Rus in Urbe

— In the very heart of a city, — not a great, city, truly, but yet a city where the bustle of traffic pervades the streets with a wearisome persistency of sound, — I know a stately old house standing at the intersection of two main thoroughfares. Around that corner the street cars, all day long and far into the night, keep up their deafening rumble ; and bells and whistles and the town clock’s hourly clamor proclaim an incessant strife against quietude. But never a rural voice greets the ear ; even the sparrow’s shrill chirp, the one bird-note of the precinct, accommodates itself so inextricably to —

“the city’s rout
And noise and humming,”

that no reminiscence of bosky dells and jubilant babble of water follows the flight of those ubiquitous wings. And never a rural sight charms the eye : trees there are, indeed, along the sidewalk, but trees so forlornly gray with the dust of the trampled city offer no suggestion of “ a green thought in a green shade.”

At the back of the house is a little square court shut off from the street by a brick wall some fourteen feet high, in which a low door serves the twofold purpose of a gate and a watchman ; for never do the hinges turn but the petulant alarum of a sharply imperative bell mingles with the city’s innumerous voices. The opposite side of the cort is bounded by a wing extending from main building, and meeting at right angles another brick wall, the court’s southern boundary, that rises to the height of the wing’s upper piazza. The little court, stone-paved, is of the city, and echoes all day long to the discordant cries of the street, the spasmodic jangle of the gate-bell, and the tread of hurrying feet within and without ; but that high wall forming the barrier against the lot beyond is draped from base to coping-stone with a rampant growth of Virginia creeper, which, being sheltered to some extent from the street, escapes the dust that chokes the trees, and flourishes greenly, an exuberant oasis in a desert of brick and mortar.

Deep in the covert of this verdure was shrouded once a mystery of the remote dense woodland ; for here one of the shy furry folk, rash emigrant from sylvan solitudes, had her home and reared her young, long unseen, undreamed of, in the crowded street. Embowered within this vimineous screen, she couched inert by day, secure from espial ; but when the city’s “ darkness visible” came on, she must, poor hungerdriven prowler, many a time have quitted this snug nook,

“ For the risk and the riot of night,”

returning in the dawn’s glimmer, aweary but unchallenged.

It was by one of those chances attendant upon the improvements of civilization that at last her unsuspected lurking-place was brought to light. The fiat went forth, on a certain morning, that the tangling vine must be shorn of its superfluity of ramge, and lo ! the Mink and her progeny were unveiled to the shouting wonderment of the hangers-on about that little courtyard.

When?
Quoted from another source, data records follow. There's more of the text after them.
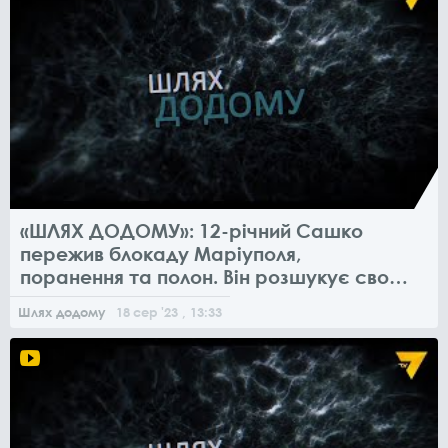
«ШЛЯХ ДОДОМУ»: 12-річний Сашко
пережив блокаду Маріуполя,
поранення та полон. Він розшукує свою
маму
Шлях додому
18
сер
'23
, 13:33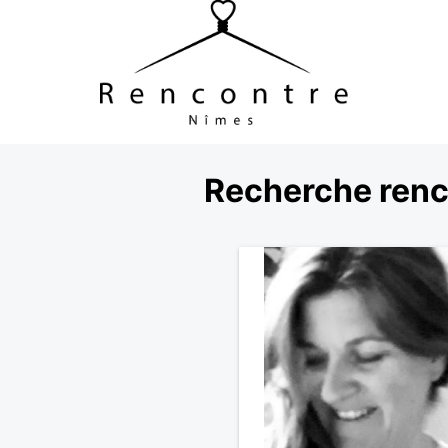
Recherche renc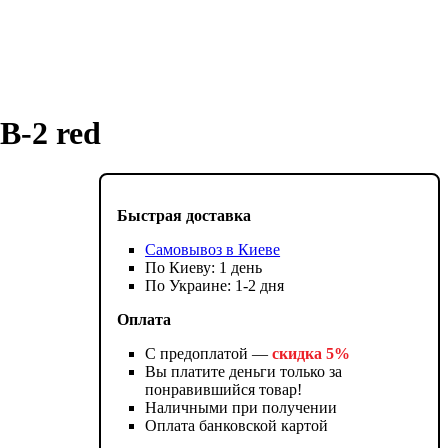
B-2 red
Быстрая доставка
Самовывоз в Киеве
По Киеву: 1 день
По Украине: 1-2 дня
Оплата
С предоплатой —
скидка 5%
Вы платите деньги только за
понравившийся товар!
Наличными при получении
Оплата банковской картой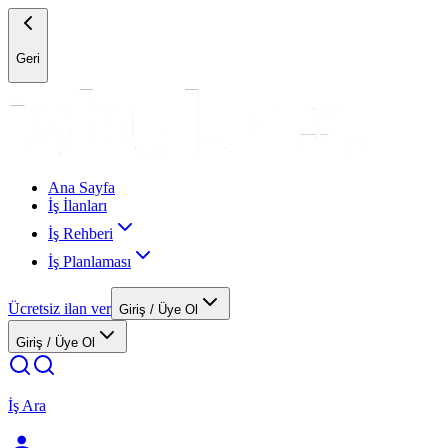
Geri
Ana Sayfa
İş İlanları
İş Rehberi
İş Planlaması
Ücretsiz ilan ver
Giriş / Üye Ol
Giriş / Üye Ol
İş Ara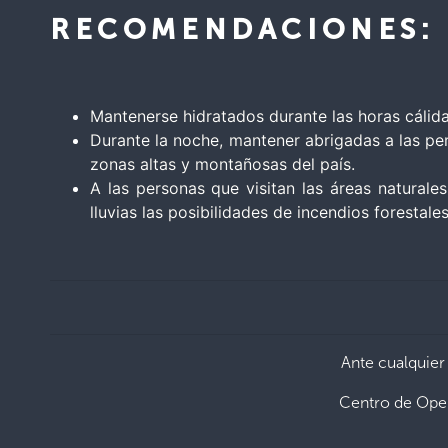
RECOMENDACIONES:
Mantenerse hidratados durante las horas cálida
Durante la noche, mantener abrigadas a las per
zonas altas y montañosas del país.
A las personas que visitan las áreas natural
lluvias las posibilidades de incendios forestal
Ante cualquier
Centro de Ope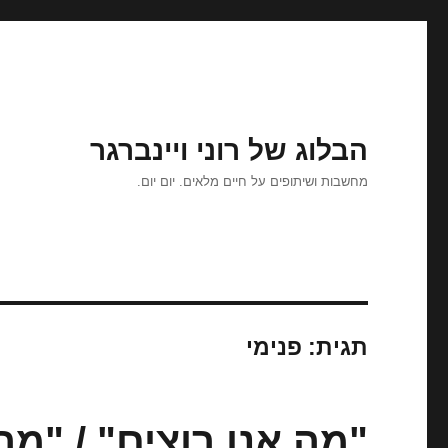
הבלוג של רוני ויינברגר
מחשבות ושיתופים על חיים מלאים. יום יום.
תגית:
פנימי
"מה אנו רוצים" / "מה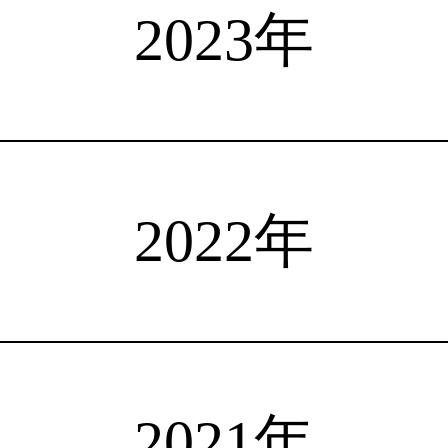
選手検索
インタビュー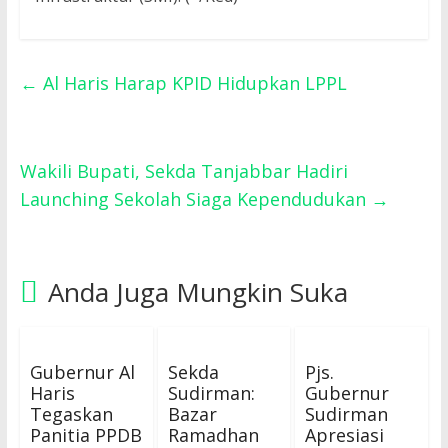
←
Al Haris Harap KPID Hidupkan LPPL
Wakili Bupati, Sekda Tanjabbar Hadiri
Launching Sekolah Siaga Kependudukan
→
Anda Juga Mungkin Suka
Gubernur Al
Sekda
Pjs.
Haris
Sudirman:
Gubernur
Tegaskan
Bazar
Sudirman
Panitia PPDB
Ramadhan
Apresiasi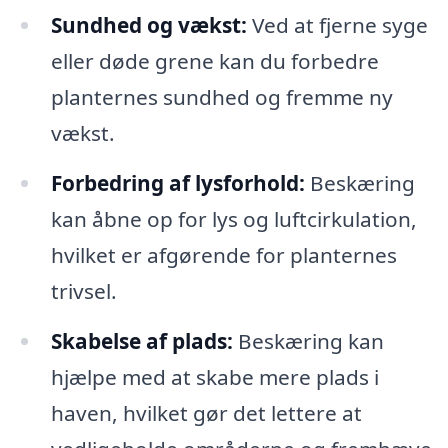
Sundhed og vækst:
Ved at fjerne syge
eller døde grene kan du forbedre
planternes sundhed og fremme ny
vækst.
Forbedring af lysforhold:
Beskæring
kan åbne op for lys og luftcirkulation,
hvilket er afgørende for planternes
trivsel.
Skabelse af plads:
Beskæring kan
hjælpe med at skabe mere plads i
haven, hvilket gør det lettere at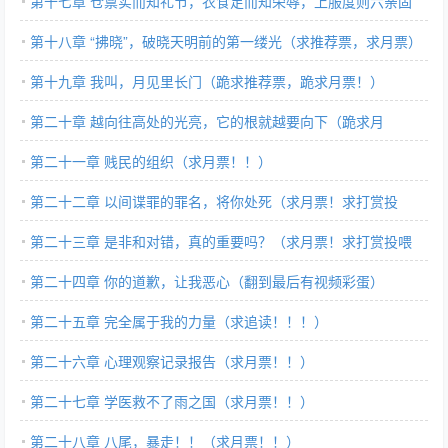
第十七章 仓禀实而知礼节，衣食足而知荣辱，上服度则六亲固
（求月票）
第十八章 “拂晓”，破晓天明前的第一缕光（求推荐票，求月票）
第十九章 我叫，月见里长门（跪求推荐票，跪求月票！）
第二十章 越向往高处的光亮，它的根就越要向下（跪求月
票！！！）
第二十一章 贱民的组织（求月票！！）
第二十二章 以间谍罪的罪名，将你处死（求月票！求打赏投
喂！）
第二十三章 是非和对错，真的重要吗？（求月票！求打赏投喂
哇！！）
第二十四章 你的道歉，让我恶心（翻到最后有视频彩蛋）
第二十五章 完全属于我的力量（求追读！！！）
第二十六章 心理观察记录报告（求月票！！）
第二十七章 学医救不了雨之国（求月票！！）
第二十八章 八尾，暴走！！（求月票！！）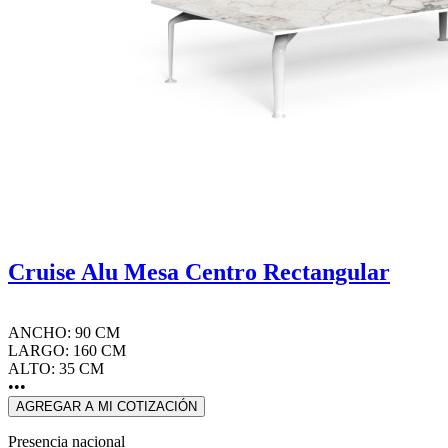
Cruise Alu Mesa Centro Rectangular
ANCHO: 90 CM
LARGO: 160 CM
ALTO: 35 CM
•••
AGREGAR A MI COTIZACIÓN
Presencia nacional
Whence? How? Wherefore? These were questions eagerly debated.

When ? Weeks agone ; that was manifest. But whence, and how ? It is true that close upon this city’s limits the woods grow wild and thick, and are populous with creatures averse to man ; but through what perils of many a suburban street, where stone-throwing boys most do congregate, and dogs, alert, inimical, abound, — risks against which even “ the blanket of the dark ” offers no absolute security, — had this reckless vagrant made her way unscathed, to rear her offspring “ in the midst of alarms ” ? And wherefore ? Hardest question of all ! What feuds among her own kind, what thirst of travel, what spirit of adventure, what desperate quest of fortune, had impelled her towards the busy haunts of men ? Or was it, perchance, some taint of that strange and tragic malady, a loss of identity, that sent her roving far from kith and kin and her familiar thickets ? But from whatever cause she forsook her native wilds, was it the inerrancy of instinct, or some gracious freak of chance that directed her through the city’s alien maze to this rare green bower hedged in by homes of men ?

“ Riddles all, and never to be solved.”

But could we pluck out the heart of the mystery, how much of the charm of this idyl of a city corner would be lost ! A mystery in its beginning, a mystery it remains in its ending ; for even as the mink’s arrival had been effected in deepest secrecy, so likewise was her departure — with all her little family — achieved, despite the watch set upon her. By some wary magic known to the canny woodfolk, she contrived to elude her spies, who, in wrath at being outwitted by these “wildings of Nature,” anathematized the happy-go-lucky mother and her brood as “vermin of the swamp.”

But she had my sympathies, that mother ; and I trust it was her good hap to win to the friendly forest glooms and soothing silences, with her city-born babes unharmed.